John’s final refutation of a tearless existence, his claim to have God, poetry, danger, freedom, goodness, and sin, his declaration of his right to be unhappy, are the high point of the novel; but a high point that can only be followed by a fall. The poor Savage will indeed find his unhappiness.
And thus he is the only character in the novel likely to remain in the reader’s mind as a person rather than an allegorical figure or intellectual construct. When I came to reread the book, I had forgotten Mustapha Mond and Bernard Marx and the pneumatic Lenina. I was glad to rediscover them. But I had remembered the Savage for fifty years.

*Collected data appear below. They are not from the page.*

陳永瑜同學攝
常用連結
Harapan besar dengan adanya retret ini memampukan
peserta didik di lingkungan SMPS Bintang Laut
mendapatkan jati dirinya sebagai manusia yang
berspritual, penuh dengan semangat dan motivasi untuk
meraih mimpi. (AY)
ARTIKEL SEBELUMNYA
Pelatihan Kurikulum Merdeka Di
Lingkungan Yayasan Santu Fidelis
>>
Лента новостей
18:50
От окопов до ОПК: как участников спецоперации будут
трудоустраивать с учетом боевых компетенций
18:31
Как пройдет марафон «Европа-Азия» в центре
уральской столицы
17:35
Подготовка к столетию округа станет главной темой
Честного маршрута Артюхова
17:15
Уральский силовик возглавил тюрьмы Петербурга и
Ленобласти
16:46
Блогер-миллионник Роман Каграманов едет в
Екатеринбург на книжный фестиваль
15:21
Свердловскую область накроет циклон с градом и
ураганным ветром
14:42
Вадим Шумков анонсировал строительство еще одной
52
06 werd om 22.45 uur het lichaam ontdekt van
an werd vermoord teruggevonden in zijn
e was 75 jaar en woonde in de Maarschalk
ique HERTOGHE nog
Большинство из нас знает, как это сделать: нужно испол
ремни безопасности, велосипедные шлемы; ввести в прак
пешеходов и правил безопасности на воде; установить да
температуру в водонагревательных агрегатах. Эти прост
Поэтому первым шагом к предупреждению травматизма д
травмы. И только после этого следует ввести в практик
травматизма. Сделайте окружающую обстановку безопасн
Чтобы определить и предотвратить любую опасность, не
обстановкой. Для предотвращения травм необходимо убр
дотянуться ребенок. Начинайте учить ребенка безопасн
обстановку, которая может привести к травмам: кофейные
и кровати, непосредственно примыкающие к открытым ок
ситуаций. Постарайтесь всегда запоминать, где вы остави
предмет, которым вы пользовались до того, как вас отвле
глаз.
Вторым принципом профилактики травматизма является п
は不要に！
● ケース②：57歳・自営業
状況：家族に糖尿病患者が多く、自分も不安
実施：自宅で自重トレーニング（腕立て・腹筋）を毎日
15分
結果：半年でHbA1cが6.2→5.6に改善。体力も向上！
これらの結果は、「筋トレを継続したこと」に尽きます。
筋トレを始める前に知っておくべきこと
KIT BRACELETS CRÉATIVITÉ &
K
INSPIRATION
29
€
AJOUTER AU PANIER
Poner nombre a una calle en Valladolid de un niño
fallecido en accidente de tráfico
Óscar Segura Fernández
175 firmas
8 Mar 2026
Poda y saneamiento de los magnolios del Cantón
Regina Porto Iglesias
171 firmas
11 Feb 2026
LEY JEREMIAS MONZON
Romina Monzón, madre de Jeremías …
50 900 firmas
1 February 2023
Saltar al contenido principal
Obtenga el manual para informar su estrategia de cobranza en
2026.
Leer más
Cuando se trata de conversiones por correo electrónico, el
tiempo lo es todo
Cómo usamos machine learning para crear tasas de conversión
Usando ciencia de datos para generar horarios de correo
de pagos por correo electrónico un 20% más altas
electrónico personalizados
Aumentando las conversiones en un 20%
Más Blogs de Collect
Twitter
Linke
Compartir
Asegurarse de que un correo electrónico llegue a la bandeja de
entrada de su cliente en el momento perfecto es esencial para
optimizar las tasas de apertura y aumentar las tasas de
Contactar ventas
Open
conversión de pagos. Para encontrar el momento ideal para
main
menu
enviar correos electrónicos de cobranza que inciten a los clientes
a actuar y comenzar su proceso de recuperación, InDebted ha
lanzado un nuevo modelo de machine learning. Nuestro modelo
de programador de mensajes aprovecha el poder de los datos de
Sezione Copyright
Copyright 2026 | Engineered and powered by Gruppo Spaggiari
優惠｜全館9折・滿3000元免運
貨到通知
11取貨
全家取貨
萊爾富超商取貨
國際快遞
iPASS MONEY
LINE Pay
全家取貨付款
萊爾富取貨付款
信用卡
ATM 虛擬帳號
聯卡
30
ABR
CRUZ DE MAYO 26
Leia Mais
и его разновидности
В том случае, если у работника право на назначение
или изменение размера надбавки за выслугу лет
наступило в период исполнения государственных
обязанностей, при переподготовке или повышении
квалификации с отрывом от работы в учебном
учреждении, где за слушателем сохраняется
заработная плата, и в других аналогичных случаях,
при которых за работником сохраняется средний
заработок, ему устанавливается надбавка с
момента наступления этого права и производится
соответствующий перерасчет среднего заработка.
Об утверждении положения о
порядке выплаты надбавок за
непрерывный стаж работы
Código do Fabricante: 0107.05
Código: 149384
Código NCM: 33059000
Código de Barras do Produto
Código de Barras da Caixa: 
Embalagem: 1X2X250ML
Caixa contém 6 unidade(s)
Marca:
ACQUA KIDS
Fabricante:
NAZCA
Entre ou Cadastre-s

Huxley’s later experiments with drug-taking seem almost a search for real-life soma, religion in a bottle. Did he think that mescaline and LSD and the other psychedelic drugs he consumed and endorsed falsified his perceptions and endangered his soul, or that they were a high road to enlightenment, shortcuts to a greater truth? Perhaps he thought both. The Savage and the Controller were, after all, both creations of his own mind, where their conflict might, perhaps must, continue unresolved.
Written with the aplomb of his class and culture, yet with a searing urgency; concealing obscure or unexamined motivations behind a fireworks of invention; showing pleasure as inevitably disgusting and degrading and freedom as mindless license, yet offering no escape from the sordid world where these are the only options, Brave New World is a troubled, troubling book, a masterpiece of the Age of Anxiety, a vivid record of the anguish of the twentieth century. It may also be a valid and very early warning of the risk of keeping civilisation on the course Aldous Huxley saw it beginning to follow more than eighty years ago.